Caso seja aprovado, o projeto de lei dá o prazo de 30 dias para que todas as agências de publicidade e veículos de comunicação se adaptem à nova regra.
Censura
Em nota oficial, a Associação Brasileira de Agências de Publicidade (ABAP) repudia o projeto de lei e afirma que a disposição sobre temas de comunicação social compete à União, não aos Estados. “É importante destacar que a publicidade reflete a sociedade em que está inserida, e a vedação proposta pelo PL caracteriza-se por censura de conteúdo, abrindo um precedente perigosíssimo para a liberdade de expressão e aos direitos de pessoas LGBTQIA+”, diz o comunicado.
A Comissão da Diversidade Sexual e de Gênero da OAB São Paulo também se manifestou contrária ao projeto, afirmando que o texto é “inconstitucional e discriminatório”. “O PL 504/2020 trata as pessoas LGBTQIA+ como um mal a ser escondido.
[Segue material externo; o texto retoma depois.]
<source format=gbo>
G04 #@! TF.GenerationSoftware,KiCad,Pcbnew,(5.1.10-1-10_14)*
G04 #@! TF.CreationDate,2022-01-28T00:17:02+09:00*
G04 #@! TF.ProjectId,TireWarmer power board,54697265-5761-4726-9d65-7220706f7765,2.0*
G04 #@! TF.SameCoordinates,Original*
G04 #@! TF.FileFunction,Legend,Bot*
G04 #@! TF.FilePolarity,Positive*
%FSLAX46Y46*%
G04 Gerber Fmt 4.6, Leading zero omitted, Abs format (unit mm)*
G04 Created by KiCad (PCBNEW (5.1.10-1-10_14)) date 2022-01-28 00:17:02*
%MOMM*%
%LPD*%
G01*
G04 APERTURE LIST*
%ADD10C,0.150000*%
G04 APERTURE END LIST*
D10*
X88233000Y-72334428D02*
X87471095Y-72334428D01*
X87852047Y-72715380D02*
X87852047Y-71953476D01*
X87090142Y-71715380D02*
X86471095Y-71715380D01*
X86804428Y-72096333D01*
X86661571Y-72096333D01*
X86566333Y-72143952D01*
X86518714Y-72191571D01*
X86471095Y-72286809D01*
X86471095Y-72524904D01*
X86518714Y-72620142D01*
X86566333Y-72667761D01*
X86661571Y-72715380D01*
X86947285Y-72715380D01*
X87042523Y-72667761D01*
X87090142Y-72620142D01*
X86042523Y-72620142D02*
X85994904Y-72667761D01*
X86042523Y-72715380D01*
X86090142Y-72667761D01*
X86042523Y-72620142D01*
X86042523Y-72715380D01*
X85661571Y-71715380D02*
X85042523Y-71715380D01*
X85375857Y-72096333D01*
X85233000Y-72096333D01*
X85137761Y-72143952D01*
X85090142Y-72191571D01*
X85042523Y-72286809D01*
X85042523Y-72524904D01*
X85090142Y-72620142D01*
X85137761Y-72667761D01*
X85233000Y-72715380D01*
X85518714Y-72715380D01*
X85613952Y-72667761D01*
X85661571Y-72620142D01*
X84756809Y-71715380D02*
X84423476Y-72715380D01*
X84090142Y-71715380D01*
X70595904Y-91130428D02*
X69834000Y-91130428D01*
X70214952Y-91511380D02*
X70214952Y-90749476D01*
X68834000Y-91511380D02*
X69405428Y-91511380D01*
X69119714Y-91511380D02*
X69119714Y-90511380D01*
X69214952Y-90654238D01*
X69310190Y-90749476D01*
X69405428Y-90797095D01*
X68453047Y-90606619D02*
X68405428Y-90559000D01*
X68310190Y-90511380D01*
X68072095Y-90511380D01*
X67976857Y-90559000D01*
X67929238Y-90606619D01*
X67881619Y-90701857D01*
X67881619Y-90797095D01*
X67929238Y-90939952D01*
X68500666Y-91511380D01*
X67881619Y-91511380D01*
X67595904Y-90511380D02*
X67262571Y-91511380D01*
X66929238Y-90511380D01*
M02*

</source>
Desejam nos proibir de entrar na sala da ‘família brasileira’. O texto do projeto de lei nos atribui o lugar de ‘má influência’ às crianças, que não estariam preparadas para lidar com ‘esse mal'”, afirma.
Um ofício protocolado pela Associação Nacional de Travestis e Transexuais (Antra) e anexado ao projeto de lei afirma ainda que o texto “é absolutamente inaceitável” por se basear “na ideia de que crianças não podem acessar nenhuma informação sobre gênero e sexualidade”. “Além disso, sob desculpa da defesa de uma infância única – aquela que não é LGBTI+, tal projeto representa um atentado à liberdade de expressão e um ataque direto a ações de proteção da infância de crianças e adolescentes LGBTI+ que existem e precisam encontrar uma sociedade em que possam ser livres sem o risco de serem violadas e violentadas pela LGBTIfobia.”
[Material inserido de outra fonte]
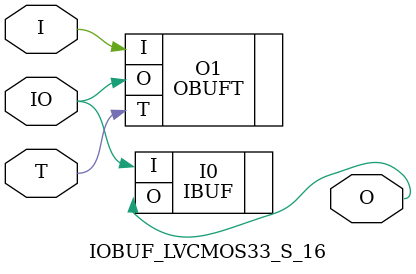
<source format=v>


`timescale  1 ps / 1 ps


module IOBUF_LVCMOS33_S_16 (O, IO, I, T);

    output O;

    inout  IO;

    input  I, T;

        OBUFT #(.IOSTANDARD("LVCMOS33"), .SLEW("SLOW"), .DRIVE(16)) O1 (.O(IO), .I(I), .T(T)); 
	IBUF #(.IOSTANDARD("LVCMOS33"))  I0 (.O(O), .I(IO));
        

endmodule



</source>
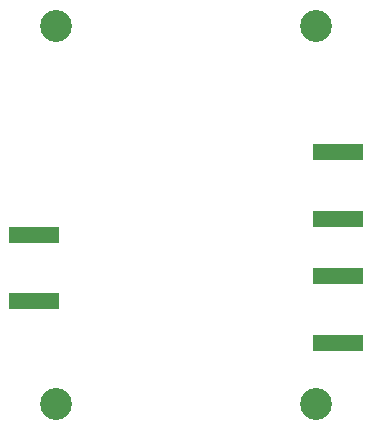
<source format=gbr>
%TF.GenerationSoftware,KiCad,Pcbnew,(6.0.1)*%
%TF.CreationDate,2022-02-13T11:50:17+00:00*%
%TF.ProjectId,Relay_RF_EE2,52656c61-795f-4524-965f-4545322e6b69,rev?*%
%TF.SameCoordinates,Original*%
%TF.FileFunction,Soldermask,Bot*%
%TF.FilePolarity,Negative*%
%FSLAX46Y46*%
G04 Gerber Fmt 4.6, Leading zero omitted, Abs format (unit mm)*
G04 Created by KiCad (PCBNEW (6.0.1)) date 2022-02-13 11:50:17*
%MOMM*%
%LPD*%
G01*
G04 APERTURE LIST*
%ADD10C,2.700000*%
%ADD11R,4.200000X1.350000*%
G04 APERTURE END LIST*
D10*
%TO.C,H1*%
X104000000Y-104000000D03*
%TD*%
D11*
%TO.C,J2*%
X102100000Y-127325000D03*
X102100000Y-121675000D03*
%TD*%
D10*
%TO.C,H4*%
X126000000Y-136000000D03*
%TD*%
%TO.C,H2*%
X104000000Y-136000000D03*
%TD*%
D11*
%TO.C,J4*%
X127900000Y-125175000D03*
X127900000Y-130825000D03*
%TD*%
D10*
%TO.C,H3*%
X126000000Y-104000000D03*
%TD*%
D11*
%TO.C,J3*%
X127900000Y-120325000D03*
X127900000Y-114675000D03*
%TD*%
M02*

</source>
Em documento parecido e também anexado ao projeto, o Mães Pela Diversidade faz coro ao repúdio e pede que o texto, classificado como “nefasto e cruel”, não seja submetido à votação: “Este projeto desumaniza nossos filhos e vai contra tudo aquilo que lutamos e ainda desrespeita a constituição e também as Leis Estaduais”.
Nas redes sociais, movimentos e organizações de defesa dos direitos LGBTI+ começaram uma campanha ativa contra o projeto, através das hashtags #NãoAoPL504 #LGBTnãoÉMáInfluência e #RespeitaHumanidadeLGBT.